English Tiddlywinks Association
- Sport: Tiddlywinks
- Abbreviation: ETwA
- Founded: 12 June 1958
- Affiliation: IFTwA
- Location: England
- Chairperson: Harley Jones
- Secretary: Andrew Garrard

Official website
- www.etwa.org
- England

= English Tiddlywinks Association =

The English Tiddlywinks Association (ETwA) was founded at a meeting at Christ's College, University of Cambridge on 12 June 1958. Its objectives are to promote the game of tiddlywinks and coordinate winking activities in the United Kingdom.

ETwA concerns itself with the maintenance of the official rules of tiddlywinks,
arranging of tiddlywinks tournaments, and publishing of the journal Winking World which has been published roughly twice a year since 1961. An editor of Winking World was interviewed by Chris Evans on his BBC Radio 2 show on 5 August 2008.

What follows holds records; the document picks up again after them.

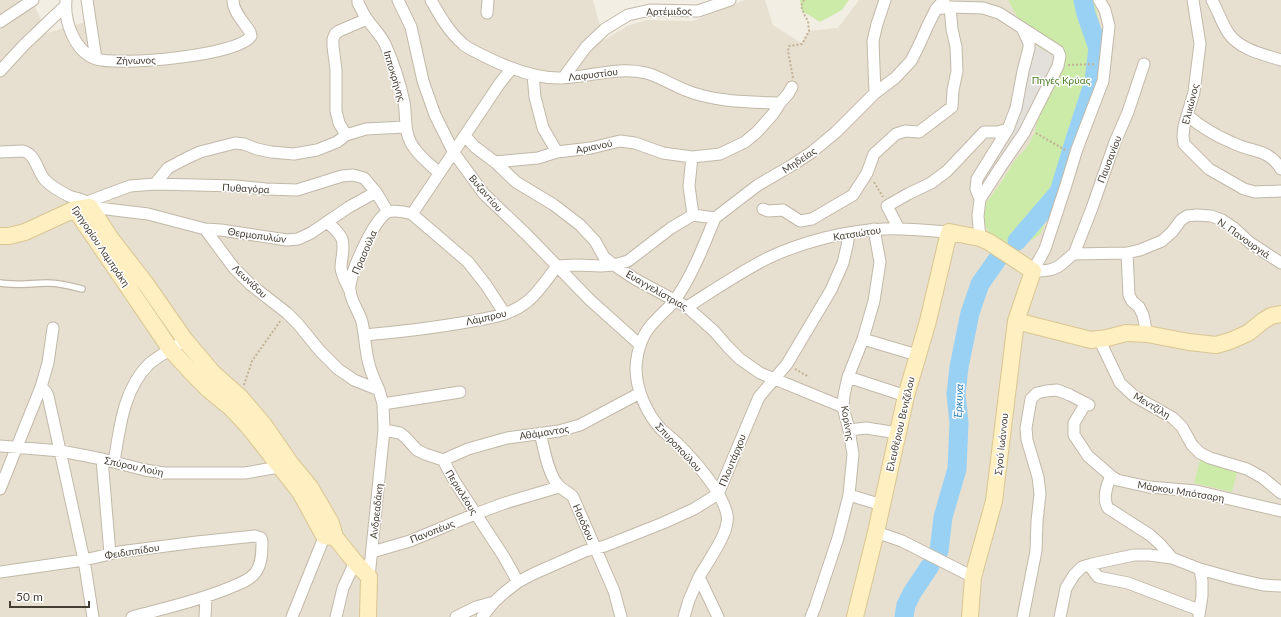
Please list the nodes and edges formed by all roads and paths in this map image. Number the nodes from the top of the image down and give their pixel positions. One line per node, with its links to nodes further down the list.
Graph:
1 (33, 0): 18 (street)
2 (86, 0): 20 (street)
3 (233, 0): 20 (street, Ζήνωνος)
4 (358, 0): 17 (street, Ιπποκρήνης)
5 (398, 0): 39 (street, Βυζαντίου)
6 (431, 0): 25 (street, Λαφυστίου)
7 (488, 0): 16 (street)
8 (730, 0): 28 (street, Αρτέμιδος)
9 (804, 0): 29 (path)
10 (885, 0): 30 (street)
11 (1099, 0): 23 (street)
12 (1192, 0): 32 (street, Ελικώνος)
13 (1212, 0): 21 (street)
14 (66, 3): 20 (street); 26 (street)
15 (947, 4): 19 (street); 30 (street, Μηδείας); 46 (street)
16 (487, 13)
17 (367, 19): 33 (street, Ιπποκρήνης); 36 (street)
18 (0, 22)
19 (1022, 28): 34 (street); 35 (street)
20 (96, 59)
21 (1281, 60)
22 (1076, 63): 23 (path)
23 (1105, 64): 41 (street)
24 (1144, 64): 67 (street, Παυσανίου)
25 (512, 68): 27 (street, Λαφυστίου); 37 (street)
26 (0, 71)
27 (533, 75): 28 (street, Λαφυστίου); 40 (street)
28 (563, 78): 31 (street, Λαφυστίου)
29 (792, 87): 31 (street, Αριανού)
30 (875, 94): 57 (street, Μηδείας)
31 (780, 103): 42 (street, Αριανού)
32 (1187, 115): 44 (street); 48 (street, Ελικώνος)
33 (405, 127): 36 (street); 45 (street, Ιπποκρήνης)
34 (1027, 128): 41 (path); 50 (street)
35 (1008, 129): 50 (street); 52 (street)
36 (346, 135): 47 (street)
37 (465, 136): 39 (street); 43 (street, Ευαγγελίστριας)
38 (0, 152): 51 (street)
39 (454, 152): 45 (street); 70 (street, Βυζαντίου)
40 (557, 152): 42 (street, Αριανού); 43 (street, Αριανού)
41 (1075, 155): 71 (street)
42 (692, 157): 56 (street)
43 (494, 162): 69 (street, Ευαγγελίστριας)
44 (1281, 169)
45 (439, 173): 55 (street)
46 (867, 173): 52 (path); 53 (street)
47 (155, 184): 49 (street, Πυθαγόρα); 51 (street, Πυθαγόρα)
48 (1281, 190)
49 (376, 192): 54 (street, Πυθαγόρα); 58 (street, Θερμοπυλών)
50 (980, 199): 65 (street)
51 (80, 203): 59 (street); 64 (main road); 86 (main road, Γρηγορίου Λαμπράκη); 88 (main road, Γρηγορίου Λαμπράκη)
52 (887, 206): 61 (street)
53 (763, 209)
54 (388, 212): 55 (street); 74 (street, Πρασούλα)
55 (412, 214): 78 (street)
56 (693, 215): 57 (street); 69 (street)
57 (715, 218): 75 (street, Σπυροπούλου)
58 (327, 222): 59 (street, Θερμοπυλών); 74 (street)
59 (204, 229): 77 (street, Λεωνίδου)
60 (874, 229): 61 (street, Κατσιώτου); 63 (street, Κατσιώτου); 84 (street, Κορίνης)
61 (899, 229): 62 (street, Κατσιώτου)
62 (949, 232): 65 (main road, Κατσιώτου); 89 (main road, Ελευθέριου Βενιζέλου)
63 (849, 233): 76 (street, Κατσιώτου); 90 (street, Πλουτάρχου)
64 (0, 236)
65 (980, 238): 71 (main road, Κατσιώτου)
66 (1127, 253): 67 (street, Ν. Πανουργιά); 68 (street, Ν. Πανουργιά); 82 (street)
67 (1074, 254): 71 (street)
68 (1281, 263)
69 (614, 265): 70 (street); 75 (street, Ευαγγελίστριας)
70 (557, 266): 78 (street, Λάμπρου); 87 (street, Βυζαντίου)
71 (1033, 270): 80 (main road, Σγού Ιωάννου)
72 (0, 283): 73 (lane)
73 (82, 289)
74 (349, 289): 83 (street)
75 (674, 301): 76 (street, Ευαγγελίστριας); 87 (street, Σπυροπούλου)
76 (687, 307): 93 (street, Ευαγγελίστριας)
77 (287, 313): 95 (street, Λεωνίδου); 99 (path)
78 (505, 314): 83 (street, Λάμπρου)
79 (1281, 314): 82 (main road)
80 (1016, 321): 85 (main road); 135 (main road, Σγού Ιωάννου)
81 (53, 328): 94 (street)
82 (1148, 334): 85 (main road)
83 (364, 335): 95 (street)
84 (863, 339): 89 (street); 92 (street, Κορίνης)
85 (1099, 339): 116 (street, Μεντζίλη)
86 (185, 340): 88 (street); 99 (main road, Γρηγορίου Λαμπράκη)
87 (639, 344): 97 (street, Σπυροπούλου)
88 (171, 350): 111 (street); 112 (main road, Γρηγορίου Λαμπράκη)
89 (917, 356): 98 (main road, Ελευθέριου Βενιζέλου)
90 (787, 364): 91 (path); 93 (street, Πλουτάρχου)
91 (809, 377)
92 (848, 377): 98 (street); 101 (street, Κορίνης)
93 (775, 380): 101 (street, Ευαγγελίστριας); 117 (street, Πλουτάρχου)
94 (41, 387): 107 (street); 108 (street)
95 (379, 390): 100 (street)
96 (460, 392): 100 (street)
97 (640, 393): 104 (street, Αθάμαντος); 117 (street, Σπυροπούλου)
98 (906, 396): 105 (main road, Ελευθέριου Βενιζέλου)
99 (241, 398): 112 (main road, Γρηγορίου Λαμπράκη)
100 (384, 404): 102 (street, Ανδρεαδάκη)
101 (843, 407): 103 (street, Κορίνης)
102 (384, 430): 110 (street, Περικλέους); 125 (street, Ανδρεαδάκη)
103 (849, 430): 105 (street); 118 (street, Κορίνης)
104 (540, 433): 110 (street, Αθάμαντος); 114 (street, Ησιόδου)
105 (898, 433): 119 (main road, Ελευθέριου Βενιζέλου)
106 (0, 446): 107 (street, Σπύρου Λούη)
107 (17, 447): 108 (street, Σπύρου Λούη); 115 (street)
108 (61, 451): 109 (street, Σπύρου Λούη); 128 (street)
109 (102, 458): 111 (street, Σπύρου Λούη); 126 (street)
110 (443, 460): 121 (street, Περικλέους)
111 (114, 462): 112 (street, Σπύρου Λούη)
112 (286, 466): 122 (main road, Γρηγορίου Λαμπράκη)
113 (1111, 476): 120 (street, Μάρκου Μπότσαρη); 127 (street); 155 (street, Μάρκου Μπότσαρη)
114 (560, 487): 121 (street, Πανοπέως); 124 (street, Ησιόδου)
115 (0, 489)
116 (1281, 493)
117 (718, 494): 124 (street, Πλουτάρχου); 134 (street, Σπυροπούλου)
118 (849, 495): 119 (street); 152 (street, Κορίνης)
119 (882, 505): 123 (main road, Ελευθέριου Βενιζέλου)
120 (1281, 511)
121 (475, 514): 125 (street, Πανοπέως); 136 (street, Περικλέους)
122 (330, 532): 129 (main road, Γρηγορίου Λαμπράκη); 144 (street)
123 (876, 532): 135 (street); 153 (main road, Ελευθέριου Βενιζέλου)
124 (596, 548): 136 (street, Πλουτάρχου); 149 (street, Ησιόδου)
125 (372, 552): 133 (street, Ανδρεαδάκη)
126 (110, 554): 128 (street, Φειδιππίδου); 138 (street, Φειδιππίδου)
127 (1172, 558): 130 (street); 131 (street)
128 (84, 560): 132 (street, Φειδιππίδου); 141 (street)
129 (355, 562): 133 (main road, Γρηγορίου Λαμπράκη); 145 (street)
130 (1092, 564): 140 (street); 156 (street)
131 (1200, 569): 137 (street); 140 (street)
132 (0, 572)
133 (369, 577): 146 (main road, Ανδρεαδάκη)
134 (699, 577): 150 (street, Σπυροπούλου); 151 (street)
135 (973, 577): 154 (main road, Σγού Ιωάννου)
136 (518, 582): 139 (street, Πλουτάρχου)
137 (1281, 586)
138 (206, 597): 142 (street); 143 (street)
139 (494, 602): 147 (street); 148 (street, Πλουτάρχου)
140 (1199, 613)
141 (93, 617)
142 (132, 617)
143 (205, 617)
144 (292, 617)
145 (336, 617)
146 (368, 617)
147 (456, 617)
148 (482, 617)
149 (621, 617)
150 (684, 617)
151 (718, 617)
152 (811, 617)
153 (855, 617)
154 (970, 617)
155 (1023, 617)
156 (1060, 617)

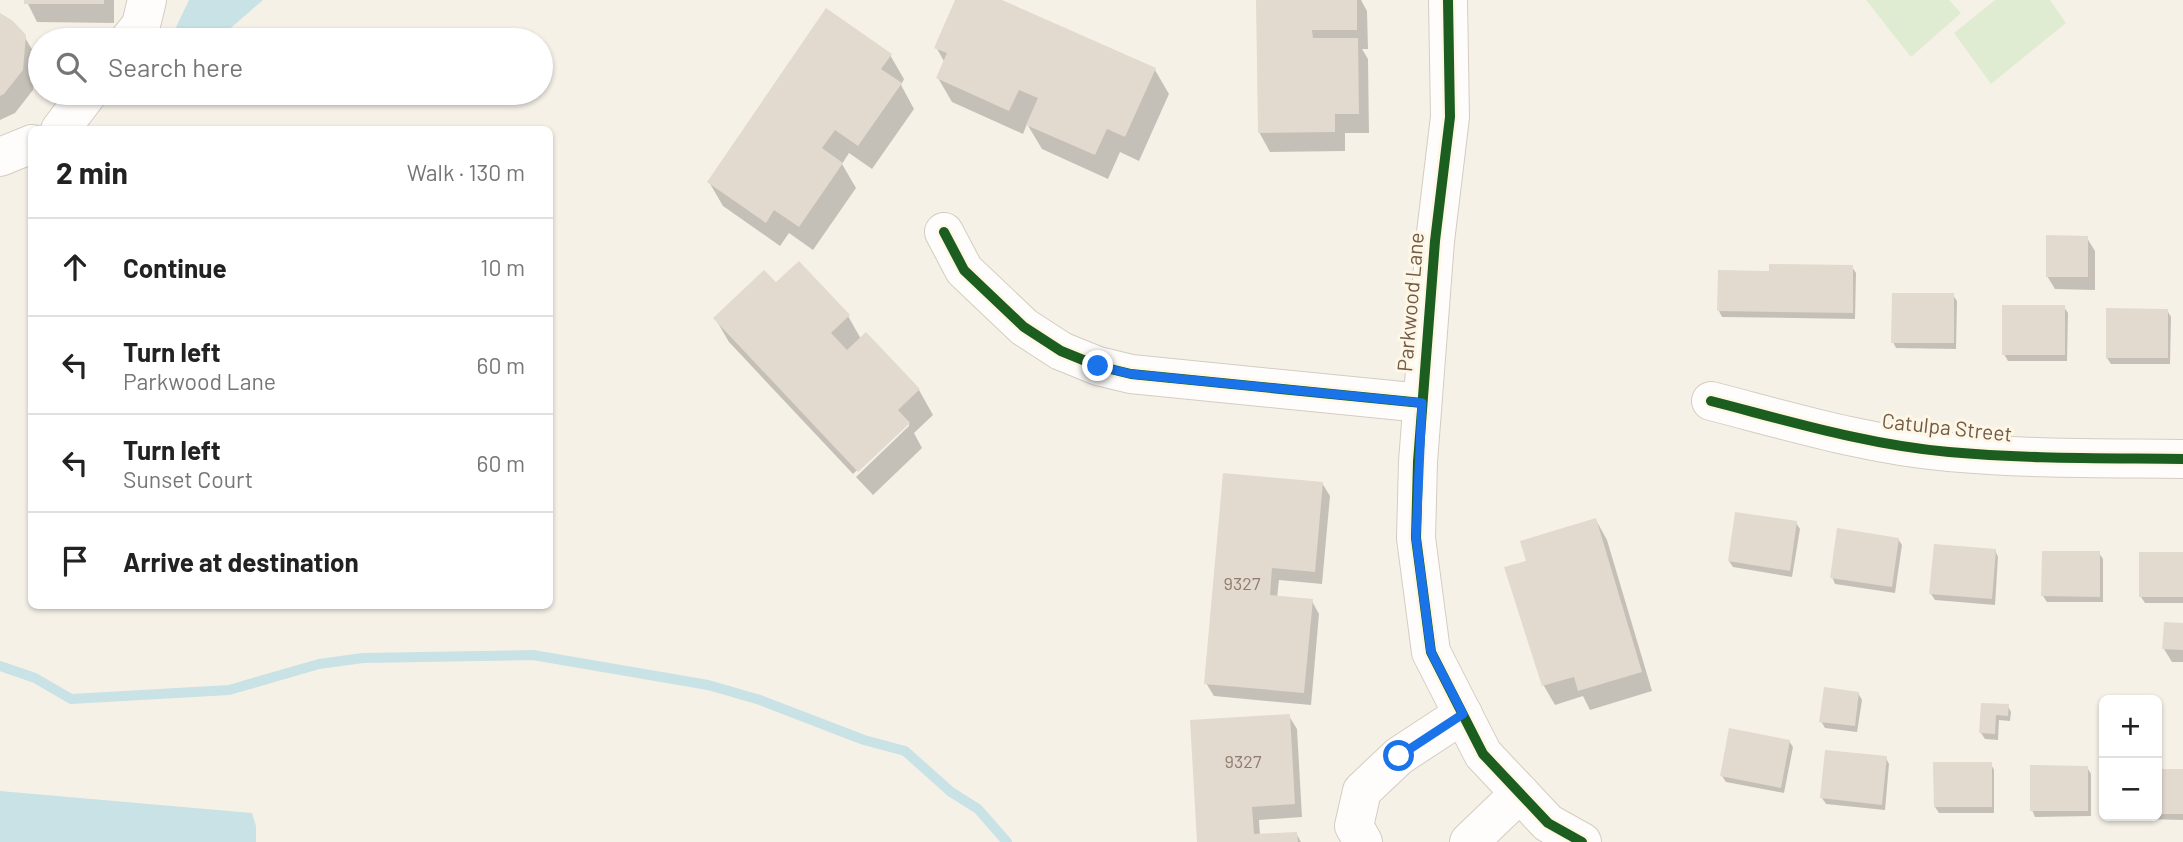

Under the auspices of the English Tiddlywinks Association several tournaments are held throughout the year including The National Singles, The National Pairs, The ETwA National Teams of Four, The ETwA National Handicapped Individual Pairs, The Cambridge Open and The London Open. The winner of The National Singles is eligible to challenge the current World Singles champion, sponsored by the International Federation of Tiddlywinks Associations (IFTwA), and similarly the winners of The National Pairs may challenge the current World Pairs champions sponsored by IFTwA. International players can participate in ETwA tournaments. No ETwA tournament has a financial prize, although there are trophies. Results in all of these tournaments contribute to a player's World Rating.